Generation of methane gas hydrate equilibrium curve for the thermodynamic gas hydrate inhibitor propylene glycol

Abstract Use of thermodynamic hydrate inhibitors (THIs) for prevention of gas hydrate formation in the oil and gas field operations is a well-known and accepted process all over the world. Although glycols are reported as THIs, but only monoethylene glycol is studied in detail and applied conventionally. In this study, gas hydrate inhibition efficiency of propylene glycol is determined. The data is acquired using a stirred cryogenic PVT sapphire cell and the hydrate dissociation temperature measured at isobaric condition (constant pressure) is considered as the thermodynamic equilibrium temperature, because although dissociation temperature depends on hydrate particle size and heat flux, but, it is unlike the random nature and unpredictability of formation temperature.
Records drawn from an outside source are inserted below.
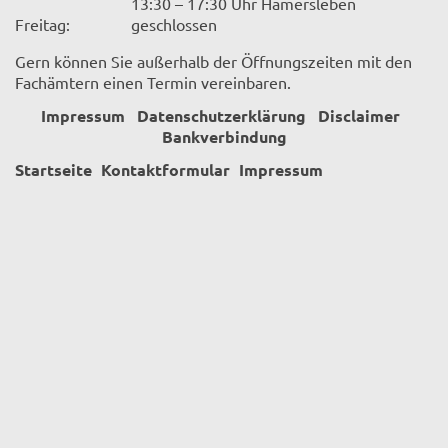
13:30 – 17:30 Uhr Hamersleben
Freitag:
geschlossen
Gern können Sie außerhalb der Öffnungszeiten mit den
Fachämtern einen Termin vereinbaren.
Impressum
Datenschutzerklärung
Disclaimer
Bankverbindung
Startseite
Kontaktformular
Impressum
The key objective of this study is to establish the equilibrium condition of methane hydrate in presence of 20 wt% propylene glycol as thermodynamic inhibitor. The identification of dissociation temperature is based on visual method. The gas hydrate equilibrium curve for 20 wt% propylene glycol in methane-water system is established by determining the hydrate equilibrium dissociation temperatures for a pressure range 70–190 bar. Also performance comparison of propylene glycol with monoethylene glycol is done to gauge the inhibition efficiency of propylene glycol, the results of which have shown better inhibition efficiency of propylene glycol. Hydrate equilibrium curve of 20 wt% propylene glycol system showed an average of 10.42 °C deviation towards lower temperature compared to that of the system without the inhibitor. The fitted curve for hydrate dissociation temperatures showed co-efficient of determinants (R2) value ≥ 0.97, suggesting the reliability of the experimental observations.